Saturday, January 2, 2010

Controlled-Burn Inflation

The following expresses my personal views, not those of the SEC or its staff.

Suppose all the Good Guys (Joe Consumer and Homeowner) are loaded with debt, and suppose that this debt is payable to the Bad Guys (Rich People and Foreigners).
What can you do about it? Oh, and also suppose that the debt is mostly in nominal terms. Answer: You inflate.

We cringe when inflation is mentioned. Maybe it is from the horror stories of hyperinflation; maybe it is from memories of the inflationary episode of the mid-1970s. (Remember Ford’s WIN buttons)? But I am not talking about hyperinflation, or even inflation in the double digits. Rather, a controlled burn inflation, something that is, say, in the six or seven percent range. Something that will drop the debt burden by twenty or thirty percent after a few years.

On the positive side, controlled-burn inflation will drop the real obligations we will “pass on to our children” – put that phrase into Google and see how many hits you get – for our $8 trillion of public debt. It will reduce the real effect of our nearly $1 trillion to ChinaChina being recently highlighted by Paul Krugman as a Big Problem of 2010. Not to mention the nearly equal amount we have with Japan, which Krugman does not see being as much of a problem. It will drop the real debt obligation for mortgage borrowers in terms of their principal, and, for those with fixed rate mortgages, drop the real cost of servicing their debt as well. Anyone with adjustable rate mortgages or short-term revolving debt will be running in place in terms of their debt servicing. But the real value of their principal obligation will drop for them as well.
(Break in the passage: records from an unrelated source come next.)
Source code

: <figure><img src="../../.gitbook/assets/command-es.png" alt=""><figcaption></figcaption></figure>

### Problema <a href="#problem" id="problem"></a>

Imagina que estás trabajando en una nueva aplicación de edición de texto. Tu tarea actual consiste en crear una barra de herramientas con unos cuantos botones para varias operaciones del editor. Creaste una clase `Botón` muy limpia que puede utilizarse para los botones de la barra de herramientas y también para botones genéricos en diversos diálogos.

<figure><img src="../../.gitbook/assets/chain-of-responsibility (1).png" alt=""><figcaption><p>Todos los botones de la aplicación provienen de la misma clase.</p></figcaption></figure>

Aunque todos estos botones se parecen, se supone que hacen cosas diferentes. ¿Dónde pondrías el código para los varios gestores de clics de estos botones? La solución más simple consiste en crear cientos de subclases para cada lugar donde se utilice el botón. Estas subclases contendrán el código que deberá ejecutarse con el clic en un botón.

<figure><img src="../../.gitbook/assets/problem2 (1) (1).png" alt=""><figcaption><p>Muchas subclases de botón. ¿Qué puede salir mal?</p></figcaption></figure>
The negative is the stickiness of wages versus prices. For those who remember the 1970’s, it seemed like wage levels were always one step behind in ratcheting up to meet the higher prices. And there were costs in making the price adjustment, both in terms of processing and informational lags. But we are in a different world today, and I wonder if the frictions of a “helicopter drop” would be anywhere near as significant. In our electronic age, prices can be adjusted with far less cost, information on prices is quickly and cheaply accessible. And I believe wages can similarly be adjusted for less cost; there are fewer institutional and processing constraints to keep wages sticky – although this is a proposition that has not had to be broadly tested because inflation has been a non-issue for a generation.

To do inflation right, you have to be a little sneaky. Especially if you don’t want your creditors feeling totally screwed and have them walk away the next time you need to borrow. Don’t announce it as a policy. Have it just happen. In fact, have it happen in spite of all of your best efforts to reign it in. So you need a controlled burn that looks like it is spontaneous. Who knows, maybe this idea actually is making the rounds.